With the arrival of summer, many Americans are finding out that after a long winter, their air conditioners are not delivering the relief the hot, sultry days of June require.
While it is common for air conditioner systems to need minor repairs or maintenance work at the beginning of the season if they are to work optimally through the summer, some homeowners may find that common fixes like checking that the thermostat is working, changing the air filters, and topping up the refrigerant aren’t making a difference.

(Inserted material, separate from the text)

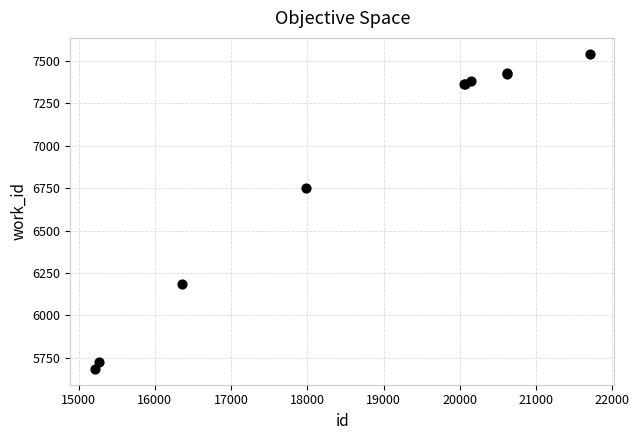

What Y value in the scatter plot is closest to 6613?

6753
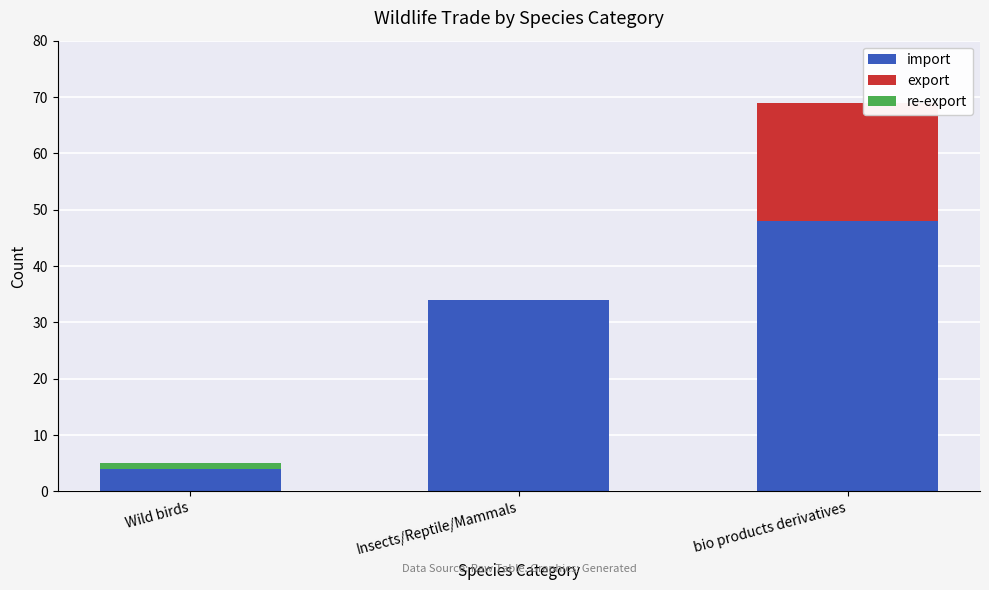

Read the import value at Insects/Reptile/Mammals, to the nearest 10.

30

The question of whether to repair or replace a malfunctioning air conditioner can be challenging. On one hand, no one wants to spend more money than they need to on new appliances. On the other, spending money to repair an aging unit every year can become just as costly. So how can you tell whether your air conditioner should be repaired or replaced altogether?
The 5,000 Rule
Fortunately, experts have an easy rule that can be applied to the question of whether or not you should get a new air conditioner: if the price of repair multiplied by the age of the unit exceeds $5,000, it might be time for a new air conditioner.
While there may be situations in which the 5,000 rule doesn’t apply (and it’s always a good idea to shop around different air conditioner repair shops to find out whether the quotes you’re getting are inflated), it is a good rule of thumb that can help you from pouring too much money into a unit that will just need to be replaced next summer.
Getting the Most Out of a New Air Conditioner
If you’ve concluded that it makes sense for you to replace your air conditioner you may be tempted to simply opt for the cheapest replacement unit. This impulse should be ignored. Of course, you can find a cheap portable air conditioner under $200 that fits the bill. Major improvements in air conditioning technology have been made in recent years, and if you’re paying to have a new system installed, you should invest in one that will provide excellent long-term service.
In particular, you should consider investing in an air conditioner that meets the latest efficiency standards. Cooling a house uses quite a bit of energy, and choosing an air conditioner that will keep your home comfortable without driving up your heating bills.
Websites like Energy Star offer an excellent overview of new models and their relative energy efficiency, but it’s also a good idea to ask your local HVAC experts to advise you about which models they would recommend for your home.
As with any other home appliance, it’s important to be realistic about the state of your air conditioner. Nothing ruins your summer faster than an AC unit that can’t keep your home at a decent temperature, so if you find that your air conditioner is consistently underperforming and you’re looking at a substantial repair bill, remember the 5,000 rule and calculate whether or not it isn’t time to replace the system entirely.